** DATA FOR PROCESSING follows **
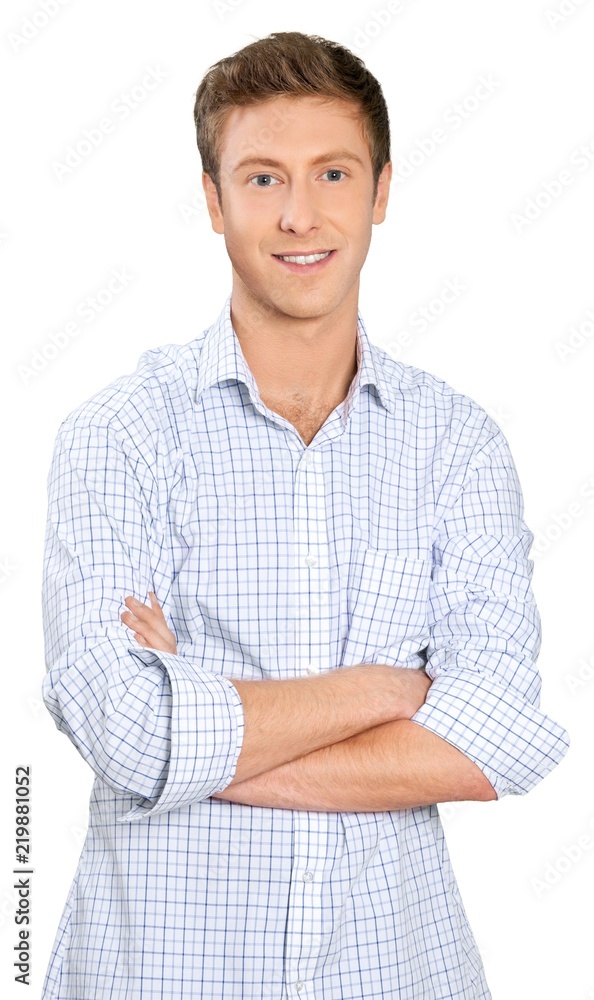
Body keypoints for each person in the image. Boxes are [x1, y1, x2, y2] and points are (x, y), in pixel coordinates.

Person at [40, 30, 570, 1000]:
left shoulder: (456, 445)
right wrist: (385, 689)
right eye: (262, 178)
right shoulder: (120, 434)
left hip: (399, 974)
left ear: (380, 191)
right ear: (213, 201)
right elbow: (125, 728)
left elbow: (489, 738)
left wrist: (195, 726)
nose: (299, 214)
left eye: (332, 173)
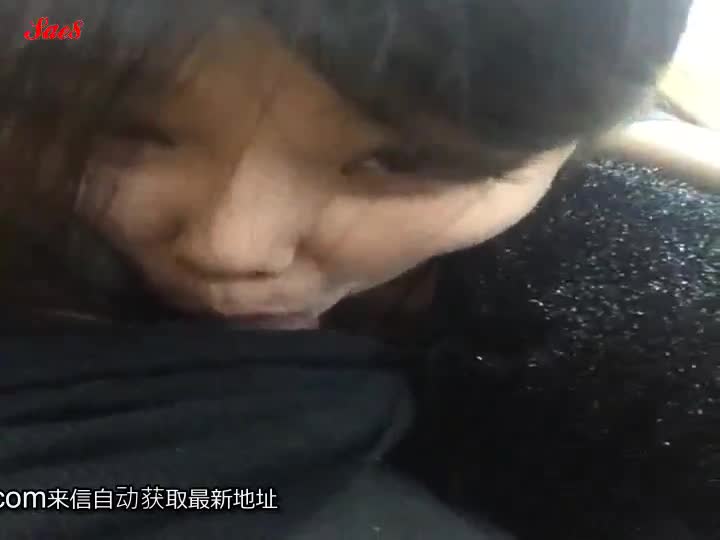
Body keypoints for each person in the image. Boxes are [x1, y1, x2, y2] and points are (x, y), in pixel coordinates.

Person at [1, 1, 715, 539]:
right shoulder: (47, 32)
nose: (230, 248)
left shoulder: (652, 332)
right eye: (122, 128)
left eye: (404, 160)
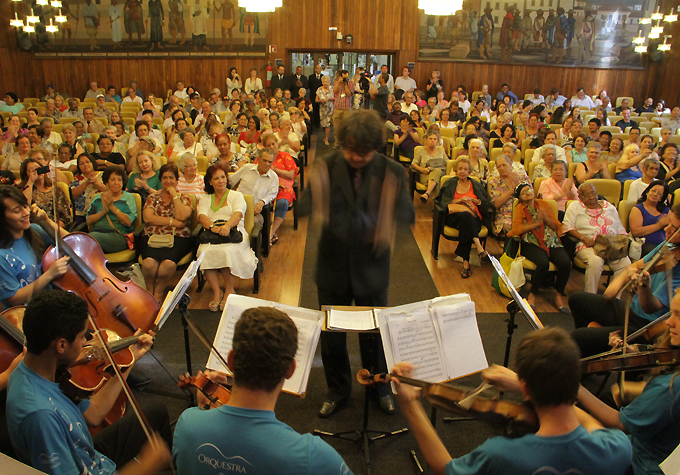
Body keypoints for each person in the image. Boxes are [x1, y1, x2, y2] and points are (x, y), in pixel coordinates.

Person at [298, 109, 414, 418]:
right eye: (350, 150)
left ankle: (379, 387)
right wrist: (315, 196)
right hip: (332, 267)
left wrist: (388, 219)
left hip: (373, 269)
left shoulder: (393, 172)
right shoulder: (326, 167)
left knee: (375, 336)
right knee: (333, 338)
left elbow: (407, 215)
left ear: (376, 146)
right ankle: (338, 389)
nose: (357, 157)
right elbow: (305, 206)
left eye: (363, 152)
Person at [394, 325, 631, 475]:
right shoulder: (617, 448)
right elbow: (592, 426)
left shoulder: (500, 455)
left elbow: (445, 468)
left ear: (525, 389)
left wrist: (410, 404)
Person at [6, 289, 171, 475]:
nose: (86, 342)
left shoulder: (38, 370)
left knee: (157, 413)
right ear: (61, 345)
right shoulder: (40, 415)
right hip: (87, 465)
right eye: (82, 336)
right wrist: (145, 466)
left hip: (86, 454)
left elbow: (94, 414)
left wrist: (129, 359)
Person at [173, 306, 352, 475]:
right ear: (290, 369)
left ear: (231, 361)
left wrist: (203, 408)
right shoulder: (314, 457)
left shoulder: (187, 425)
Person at [577, 288, 680, 475]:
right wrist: (634, 357)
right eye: (671, 313)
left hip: (642, 464)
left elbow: (621, 423)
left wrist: (575, 388)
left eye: (679, 316)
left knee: (574, 433)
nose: (669, 322)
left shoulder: (672, 387)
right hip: (659, 449)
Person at [570, 203, 680, 358]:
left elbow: (650, 308)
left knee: (577, 337)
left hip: (645, 325)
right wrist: (618, 282)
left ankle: (587, 352)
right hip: (631, 310)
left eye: (674, 228)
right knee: (577, 299)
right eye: (668, 223)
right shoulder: (669, 245)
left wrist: (644, 288)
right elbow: (635, 266)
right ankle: (588, 356)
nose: (666, 229)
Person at [197, 163, 258, 311]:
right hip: (213, 232)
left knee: (226, 252)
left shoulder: (236, 195)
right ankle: (217, 292)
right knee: (204, 252)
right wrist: (214, 228)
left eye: (223, 177)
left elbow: (238, 214)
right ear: (210, 181)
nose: (221, 180)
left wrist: (226, 227)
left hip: (234, 231)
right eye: (216, 178)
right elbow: (202, 217)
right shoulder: (205, 198)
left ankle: (230, 290)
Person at [0, 186, 70, 307]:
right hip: (24, 314)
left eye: (25, 206)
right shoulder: (2, 254)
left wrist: (47, 222)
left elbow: (72, 243)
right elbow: (13, 298)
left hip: (49, 304)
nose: (26, 213)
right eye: (17, 211)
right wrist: (49, 274)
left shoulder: (34, 230)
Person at [508, 183, 570, 312]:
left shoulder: (544, 205)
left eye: (529, 190)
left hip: (549, 239)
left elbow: (556, 226)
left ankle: (558, 294)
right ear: (519, 197)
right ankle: (532, 294)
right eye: (523, 192)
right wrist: (534, 224)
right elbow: (517, 229)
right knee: (543, 263)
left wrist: (547, 219)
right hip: (530, 241)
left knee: (565, 263)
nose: (527, 193)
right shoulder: (520, 208)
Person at [562, 182, 631, 294]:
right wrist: (583, 238)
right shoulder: (575, 206)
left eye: (594, 193)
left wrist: (621, 242)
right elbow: (567, 227)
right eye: (587, 195)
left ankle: (613, 297)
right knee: (595, 261)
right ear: (580, 197)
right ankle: (590, 296)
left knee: (625, 264)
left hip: (611, 245)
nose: (592, 197)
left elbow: (620, 228)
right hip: (588, 244)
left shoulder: (609, 206)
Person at [139, 164, 193, 302]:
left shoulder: (185, 198)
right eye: (164, 178)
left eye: (171, 178)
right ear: (160, 180)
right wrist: (172, 222)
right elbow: (147, 217)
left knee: (167, 265)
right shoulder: (153, 197)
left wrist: (175, 196)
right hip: (153, 236)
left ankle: (159, 290)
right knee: (149, 263)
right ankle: (149, 290)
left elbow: (182, 216)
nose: (168, 181)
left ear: (177, 180)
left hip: (177, 237)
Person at [437, 157, 490, 278]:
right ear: (456, 169)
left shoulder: (475, 184)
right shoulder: (450, 183)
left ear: (469, 171)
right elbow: (442, 202)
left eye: (465, 169)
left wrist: (475, 201)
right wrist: (459, 200)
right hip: (454, 217)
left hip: (473, 216)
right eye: (460, 168)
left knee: (467, 221)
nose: (462, 171)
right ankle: (478, 246)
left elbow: (485, 203)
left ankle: (466, 264)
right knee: (466, 218)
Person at [86, 166, 137, 253]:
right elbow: (89, 221)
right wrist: (103, 212)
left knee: (90, 239)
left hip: (119, 236)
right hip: (98, 233)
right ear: (106, 182)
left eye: (119, 180)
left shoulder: (128, 197)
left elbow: (128, 222)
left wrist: (111, 207)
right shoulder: (98, 197)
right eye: (113, 179)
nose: (116, 183)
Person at [19, 158, 72, 229]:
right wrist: (31, 181)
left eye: (38, 168)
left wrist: (52, 229)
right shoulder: (23, 190)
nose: (37, 171)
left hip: (53, 228)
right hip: (31, 228)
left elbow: (64, 217)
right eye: (32, 170)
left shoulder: (56, 190)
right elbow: (25, 205)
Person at [488, 154, 529, 236]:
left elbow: (530, 196)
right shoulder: (494, 182)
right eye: (499, 166)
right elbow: (496, 204)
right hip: (505, 214)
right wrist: (510, 191)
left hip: (524, 211)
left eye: (504, 165)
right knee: (508, 226)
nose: (502, 168)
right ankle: (511, 245)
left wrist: (518, 187)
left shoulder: (522, 178)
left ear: (510, 165)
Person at [629, 180, 670, 258]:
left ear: (662, 198)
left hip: (665, 244)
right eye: (653, 191)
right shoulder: (638, 209)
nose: (655, 194)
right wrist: (659, 225)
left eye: (659, 193)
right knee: (664, 256)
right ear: (647, 192)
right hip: (645, 245)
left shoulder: (666, 209)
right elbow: (635, 232)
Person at [411, 130, 450, 203]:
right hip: (425, 175)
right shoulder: (420, 150)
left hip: (440, 174)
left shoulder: (441, 150)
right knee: (437, 178)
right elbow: (413, 164)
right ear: (426, 140)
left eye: (435, 139)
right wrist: (422, 169)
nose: (432, 141)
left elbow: (448, 162)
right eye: (430, 139)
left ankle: (427, 193)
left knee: (438, 172)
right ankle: (437, 206)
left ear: (438, 141)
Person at [70, 153, 108, 226]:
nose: (85, 165)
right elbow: (72, 195)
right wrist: (87, 182)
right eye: (82, 163)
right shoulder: (76, 178)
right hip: (80, 213)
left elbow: (111, 191)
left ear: (92, 162)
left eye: (87, 162)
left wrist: (97, 184)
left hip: (100, 211)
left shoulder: (104, 175)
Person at [315, 75, 334, 146]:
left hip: (330, 108)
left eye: (327, 81)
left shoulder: (332, 88)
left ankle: (326, 138)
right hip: (322, 109)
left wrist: (332, 99)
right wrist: (320, 100)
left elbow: (336, 97)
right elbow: (316, 100)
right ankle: (325, 135)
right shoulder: (319, 89)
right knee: (323, 124)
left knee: (328, 124)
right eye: (324, 81)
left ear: (329, 82)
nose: (325, 83)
** End of DATA FOR PROCESSING **
TO DO: Your answer should be the lines of the listing above between the line holding "right ankle: (149, 290)" and the line holding "right knee: (508, 226)", inclusive, restated word for word and alone.

RESULT FOR THIS TASK:
right ankle: (149, 290)
left elbow: (182, 216)
nose: (168, 181)
left ear: (177, 180)
left hip: (177, 237)
Person at [437, 157, 490, 278]:
right ear: (456, 169)
left shoulder: (475, 184)
right shoulder: (450, 183)
left ear: (469, 171)
right elbow: (442, 202)
left eye: (465, 169)
left wrist: (475, 201)
right wrist: (459, 200)
right hip: (454, 217)
left hip: (473, 216)
right eye: (460, 168)
left knee: (467, 221)
nose: (462, 171)
right ankle: (478, 246)
left elbow: (485, 203)
left ankle: (466, 264)
right knee: (466, 218)
Person at [86, 166, 137, 253]:
right elbow: (89, 221)
right wrist: (103, 212)
left knee: (90, 239)
left hip: (119, 236)
right hip: (98, 233)
right ear: (106, 182)
left eye: (119, 180)
left shoulder: (128, 197)
left elbow: (128, 222)
left wrist: (111, 207)
right shoulder: (98, 197)
right eye: (113, 179)
nose: (116, 183)
Person at [19, 158, 72, 229]:
right wrist: (31, 181)
left eye: (38, 168)
left wrist: (52, 229)
right shoulder: (23, 190)
nose: (37, 171)
left hip: (53, 228)
right hip: (31, 228)
left elbow: (64, 217)
right eye: (32, 170)
left shoulder: (56, 190)
right elbow: (25, 205)
Person at [488, 154, 529, 236]:
left elbow: (530, 196)
right shoulder: (494, 182)
right eye: (499, 166)
right elbow: (496, 204)
right hip: (505, 214)
right wrist: (510, 191)
left hip: (524, 211)
left eye: (504, 165)
right knee: (508, 226)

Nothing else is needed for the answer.